EXERCISE GOAL: What the task requires is an exact printout of the listing below, pictures excluded.

TASK DATA:
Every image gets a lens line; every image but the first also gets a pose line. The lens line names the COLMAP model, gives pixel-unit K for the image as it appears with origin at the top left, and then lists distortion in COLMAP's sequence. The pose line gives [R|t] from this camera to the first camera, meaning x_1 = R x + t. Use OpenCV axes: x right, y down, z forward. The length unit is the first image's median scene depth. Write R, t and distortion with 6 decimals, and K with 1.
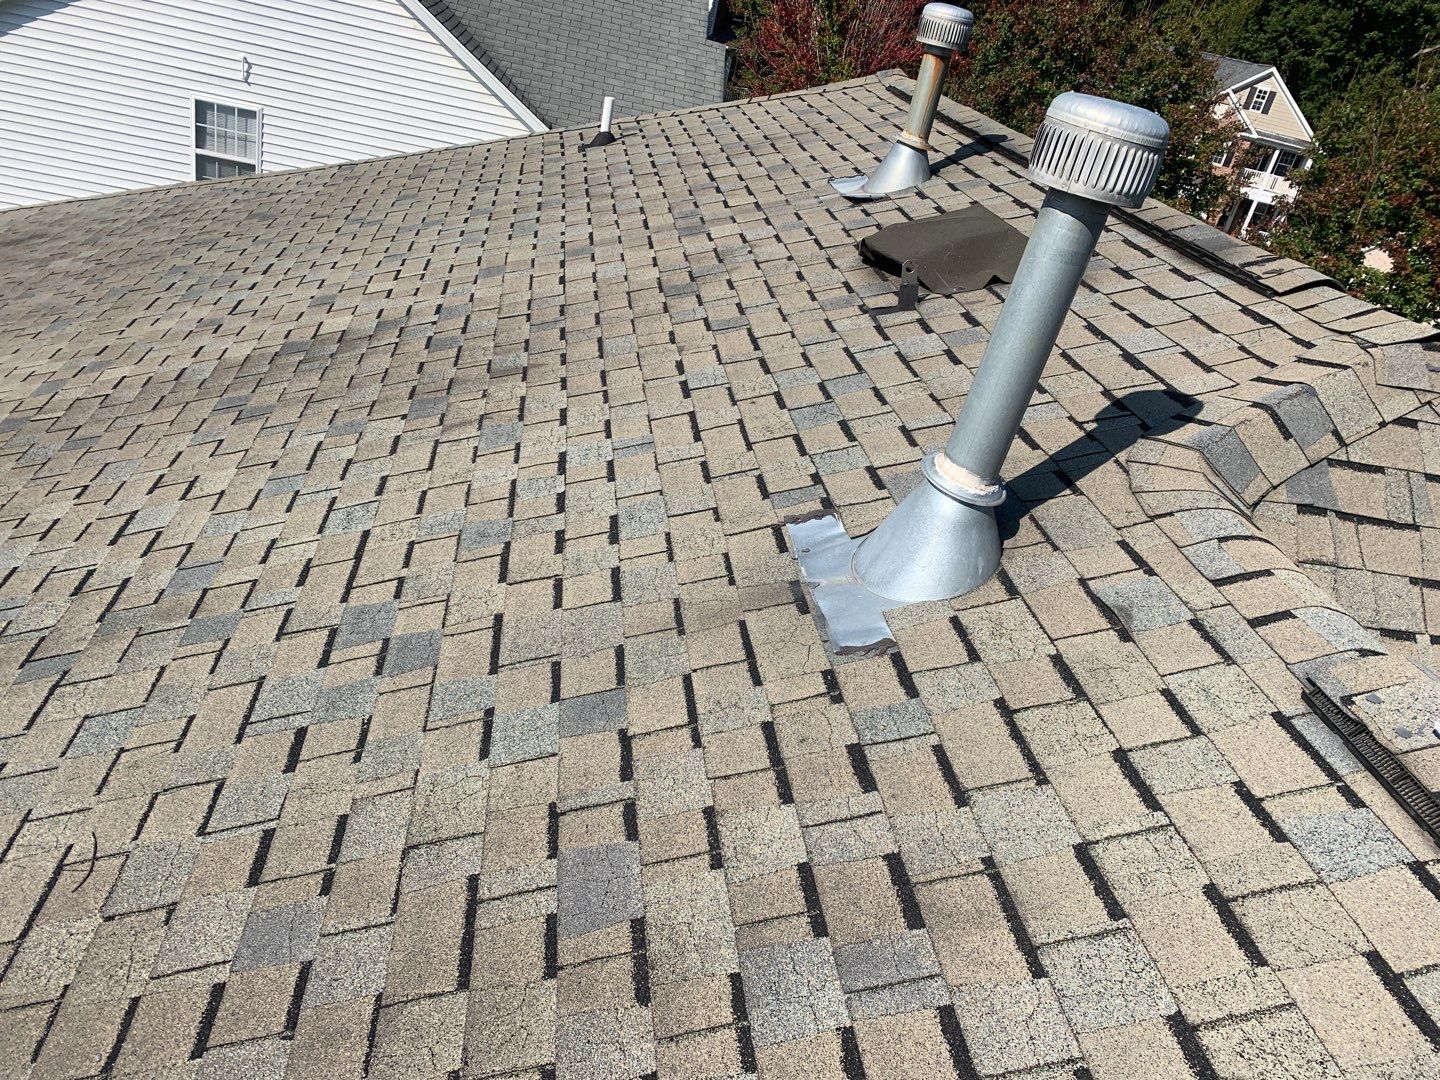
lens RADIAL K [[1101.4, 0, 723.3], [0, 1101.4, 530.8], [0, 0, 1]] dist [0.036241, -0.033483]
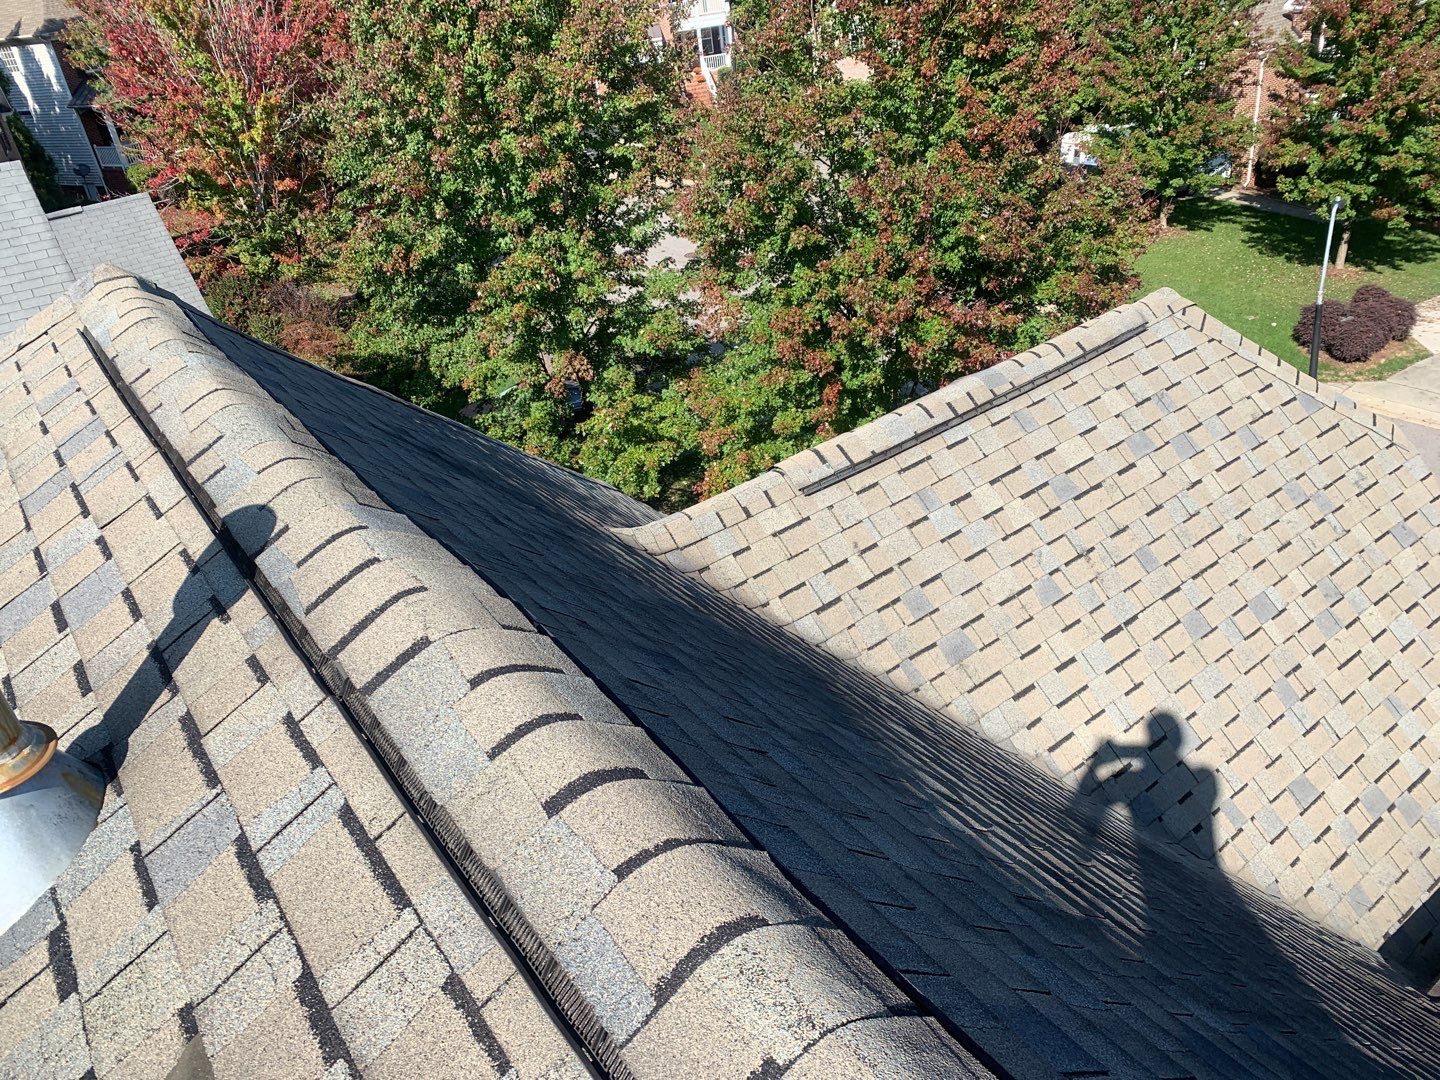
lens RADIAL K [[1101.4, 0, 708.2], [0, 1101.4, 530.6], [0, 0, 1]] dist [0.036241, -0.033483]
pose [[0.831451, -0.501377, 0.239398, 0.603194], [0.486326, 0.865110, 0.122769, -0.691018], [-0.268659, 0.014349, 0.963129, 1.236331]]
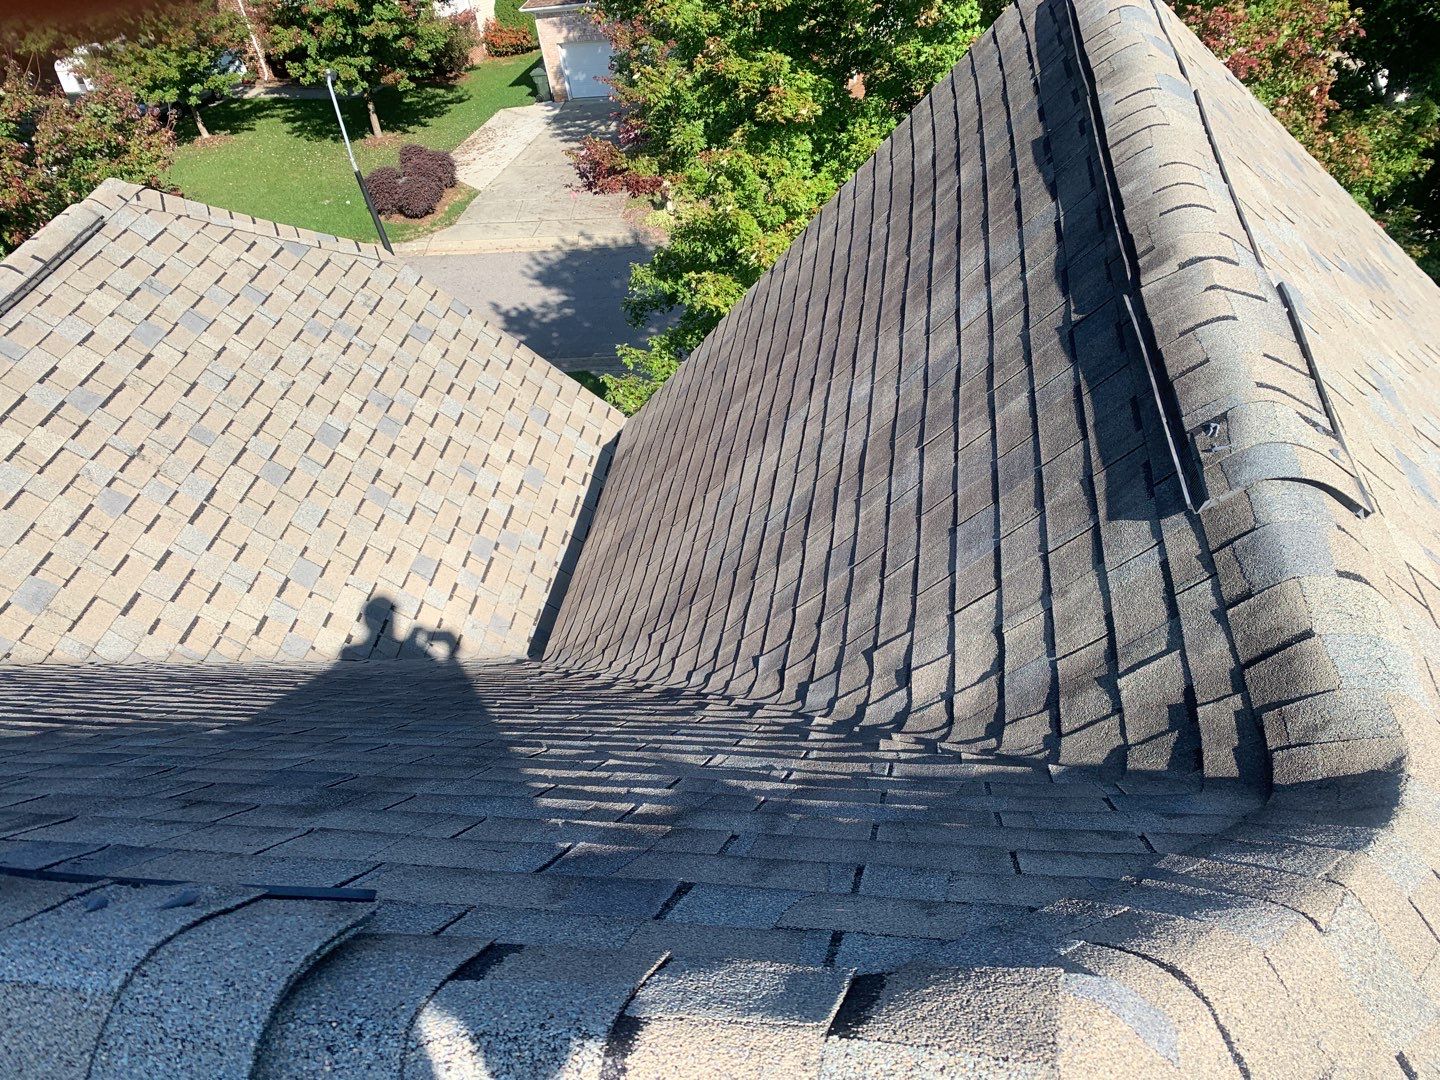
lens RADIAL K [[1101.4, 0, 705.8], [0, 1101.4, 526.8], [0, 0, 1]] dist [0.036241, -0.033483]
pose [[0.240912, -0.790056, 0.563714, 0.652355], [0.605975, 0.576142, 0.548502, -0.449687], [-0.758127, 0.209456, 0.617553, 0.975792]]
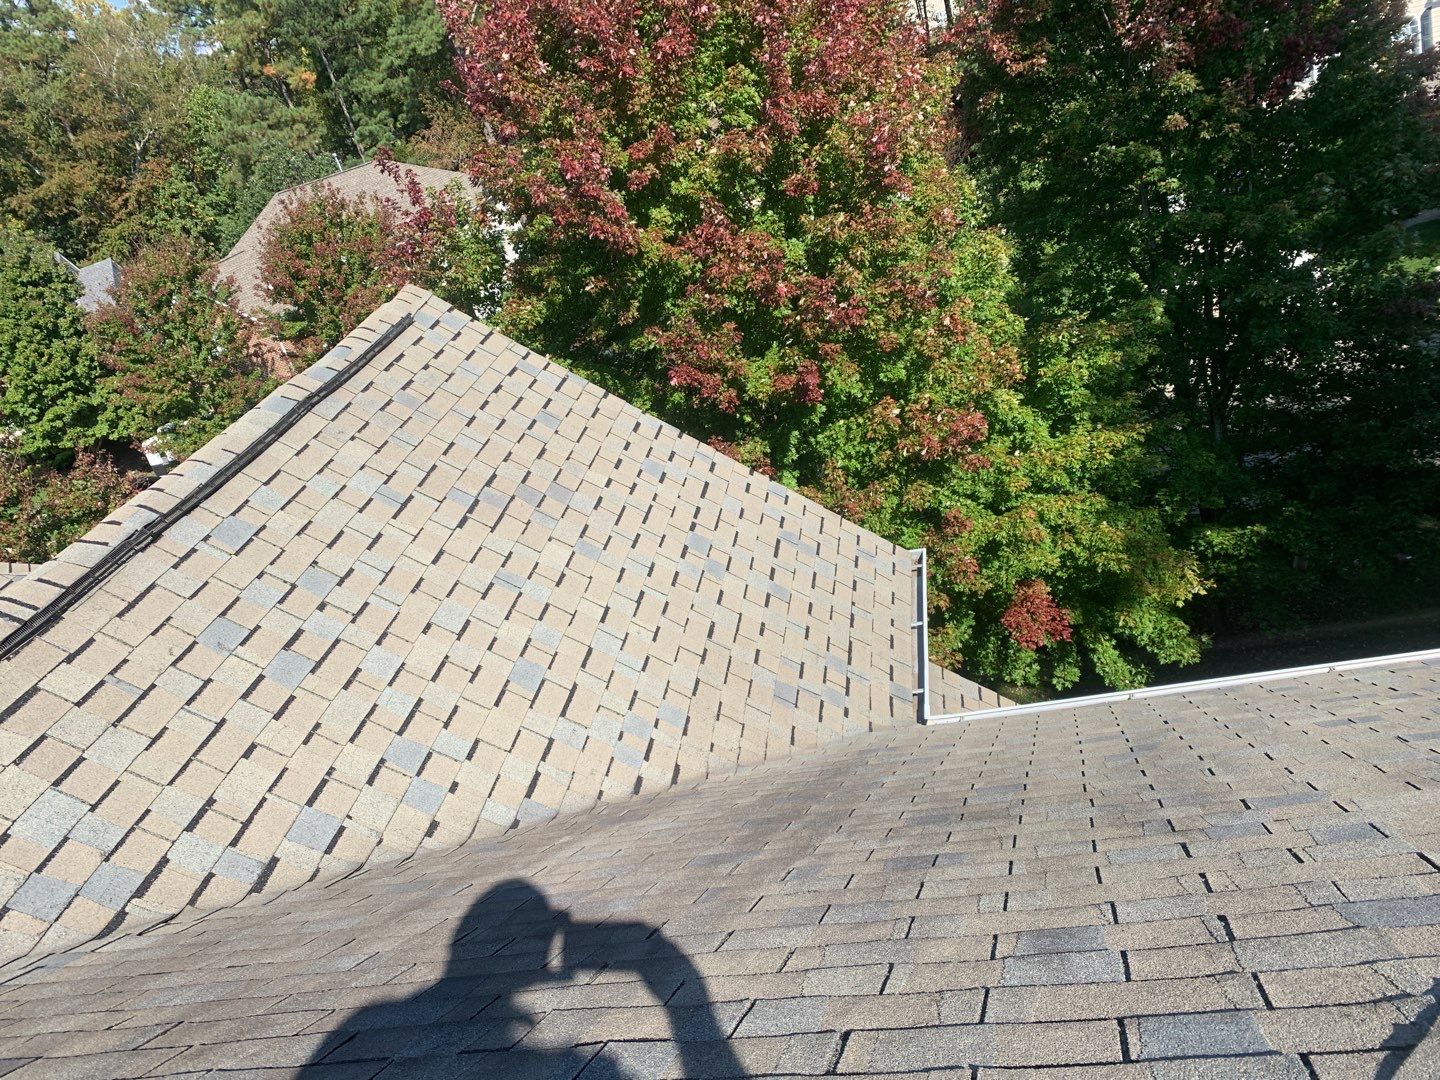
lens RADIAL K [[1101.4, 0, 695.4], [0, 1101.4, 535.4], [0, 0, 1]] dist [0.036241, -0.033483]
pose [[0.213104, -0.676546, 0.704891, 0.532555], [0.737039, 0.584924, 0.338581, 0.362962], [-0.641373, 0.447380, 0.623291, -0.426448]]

RESULT FOR THIS TASK:
Every image gets a lens line; every image but the first also gets a pose line. The lens line names the COLMAP model, gives pixel-unit K for the image as it appears with origin at the top left, and then lists distortion in COLMAP's sequence. The pose line gives [R|t] from this camera to the first camera, meaning x_1 = R x + t. Use OpenCV axes: x right, y down, z forward. The length unit is the first image's median scene depth. Write R, t and distortion with 6 decimals, and K with 1.
lens RADIAL K [[1101.4, 0, 723.3], [0, 1101.4, 530.8], [0, 0, 1]] dist [0.036241, -0.033483]
lens RADIAL K [[1101.4, 0, 708.2], [0, 1101.4, 530.6], [0, 0, 1]] dist [0.036241, -0.033483]
pose [[0.831451, -0.501377, 0.239398, 0.603194], [0.486326, 0.865110, 0.122769, -0.691018], [-0.268659, 0.014349, 0.963129, 1.236331]]
lens RADIAL K [[1101.4, 0, 705.8], [0, 1101.4, 526.8], [0, 0, 1]] dist [0.036241, -0.033483]
pose [[0.240912, -0.790056, 0.563714, 0.652355], [0.605975, 0.576142, 0.548502, -0.449687], [-0.758127, 0.209456, 0.617553, 0.975792]]
lens RADIAL K [[1101.4, 0, 695.4], [0, 1101.4, 535.4], [0, 0, 1]] dist [0.036241, -0.033483]
pose [[0.213104, -0.676546, 0.704891, 0.532555], [0.737039, 0.584924, 0.338581, 0.362962], [-0.641373, 0.447380, 0.623291, -0.426448]]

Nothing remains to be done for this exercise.